◆ Texto de leitura
'''
Na prática, a centrífuga funciona como um “atalho” para a ciência. Ao submeter materiais e modelos físicos a forças extremas, os pesquisadores conseguem simular em poucas horas processos geológicos, ambientais e estruturais que demorariam gerações no mundo real. Um exemplo citado é o da engenharia civil: um modelo reduzido de barragem pode ser submetido a hipergravidade e reproduzir exatamente o estresse que uma estrutura real sofreria ao longo de muitos anos.
A máquina também permite estudar como poluentes se espalham no solo ao longo de séculos, testar a resistência de materiais usados em grandes obras e até analisar o comportamento de plantas e células em condições de gravidade extrema, semelhantes às encontradas em outros planetas.
Operar nesse nível de força impõe desafios técnicos consideráveis. Para evitar superaquecimento e danos estruturais, os engenheiros desenvolveram sistemas avançados de controle térmico e isolamento. Ainda assim, a CHIEF1900 foi projetada para funcionar de forma contínua e segura.
De acordo com o jornal, a instalação está aberta a pesquisadores estrangeiros, reforçando a estratégia da China de se posicionar como um polo global em pesquisas de grande escala em física e engenharia.
'''
◆ Atividades
[1] Responda com base no texto sobre a centrífuga:
(a) Que exemplo da engenharia civil é citado?
(b) O que os engenheiros desenvolveram para evitar superaquecimento e danos estruturais?
(c) Segundo o jornal, a quem a instalação está aberta?
[2] Devolva o trecho do texto sobre a centrífuga que vai de "De acordo com" até "física e engenharia.", inclusive.

◆ Registros fornecidos
'''
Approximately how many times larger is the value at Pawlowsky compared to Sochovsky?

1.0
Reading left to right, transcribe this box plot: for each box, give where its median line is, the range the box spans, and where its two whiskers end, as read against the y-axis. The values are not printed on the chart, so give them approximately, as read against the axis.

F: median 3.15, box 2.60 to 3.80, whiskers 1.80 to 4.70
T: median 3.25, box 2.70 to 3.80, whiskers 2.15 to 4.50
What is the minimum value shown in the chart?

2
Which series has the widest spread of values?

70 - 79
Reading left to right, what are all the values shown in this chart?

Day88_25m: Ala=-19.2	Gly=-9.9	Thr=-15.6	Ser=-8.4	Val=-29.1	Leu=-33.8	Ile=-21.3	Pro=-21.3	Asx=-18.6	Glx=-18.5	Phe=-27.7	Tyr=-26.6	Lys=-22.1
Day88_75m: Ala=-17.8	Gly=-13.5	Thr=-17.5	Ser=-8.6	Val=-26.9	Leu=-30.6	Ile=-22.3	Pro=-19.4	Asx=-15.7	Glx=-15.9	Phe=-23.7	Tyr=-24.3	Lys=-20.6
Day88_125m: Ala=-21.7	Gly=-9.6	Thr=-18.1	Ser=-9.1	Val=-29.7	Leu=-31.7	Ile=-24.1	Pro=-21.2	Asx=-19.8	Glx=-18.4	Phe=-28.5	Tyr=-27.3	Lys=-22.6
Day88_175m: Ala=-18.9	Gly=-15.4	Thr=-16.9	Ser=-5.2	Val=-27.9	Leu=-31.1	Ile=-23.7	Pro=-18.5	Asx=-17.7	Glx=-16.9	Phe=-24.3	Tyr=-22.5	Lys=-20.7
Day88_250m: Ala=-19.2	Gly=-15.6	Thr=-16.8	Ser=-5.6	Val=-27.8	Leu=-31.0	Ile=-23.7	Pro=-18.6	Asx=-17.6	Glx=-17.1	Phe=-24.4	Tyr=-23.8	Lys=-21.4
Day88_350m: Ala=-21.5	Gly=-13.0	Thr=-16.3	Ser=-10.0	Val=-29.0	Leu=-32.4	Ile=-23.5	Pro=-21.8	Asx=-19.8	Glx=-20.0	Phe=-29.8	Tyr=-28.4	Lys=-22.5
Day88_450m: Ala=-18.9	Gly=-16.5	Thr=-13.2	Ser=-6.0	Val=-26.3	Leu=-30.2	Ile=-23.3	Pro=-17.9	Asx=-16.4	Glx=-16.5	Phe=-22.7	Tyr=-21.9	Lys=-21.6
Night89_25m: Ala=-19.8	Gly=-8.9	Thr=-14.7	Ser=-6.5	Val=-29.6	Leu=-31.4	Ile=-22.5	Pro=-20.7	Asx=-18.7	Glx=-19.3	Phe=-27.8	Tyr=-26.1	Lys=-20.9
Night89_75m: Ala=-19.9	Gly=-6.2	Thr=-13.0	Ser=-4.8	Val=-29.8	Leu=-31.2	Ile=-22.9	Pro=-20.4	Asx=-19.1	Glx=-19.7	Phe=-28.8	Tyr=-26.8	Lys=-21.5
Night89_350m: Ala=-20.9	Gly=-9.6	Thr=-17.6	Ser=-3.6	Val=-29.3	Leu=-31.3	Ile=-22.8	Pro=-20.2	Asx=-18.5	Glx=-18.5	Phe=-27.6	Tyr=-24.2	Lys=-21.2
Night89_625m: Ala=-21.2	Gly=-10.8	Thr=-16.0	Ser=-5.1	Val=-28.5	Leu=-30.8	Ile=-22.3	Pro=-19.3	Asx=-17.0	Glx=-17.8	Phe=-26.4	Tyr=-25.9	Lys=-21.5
'''
◆ Respostas em ordem
[1]
(a) Um modelo reduzido de barragem, que pode ser submetido a hipergravidade e reproduzir o estresse que uma estrutura real sofreria ao longo de muitos anos.
(b) Sistemas avançados de controle térmico e isolamento.
(c) A pesquisadores estrangeiros.

[2]
De acordo com o jornal, a instalação está aberta a pesquisadores estrangeiros, reforçando a estratégia da China de se posicionar como um polo global em pesquisas de grande escala em física e engenharia.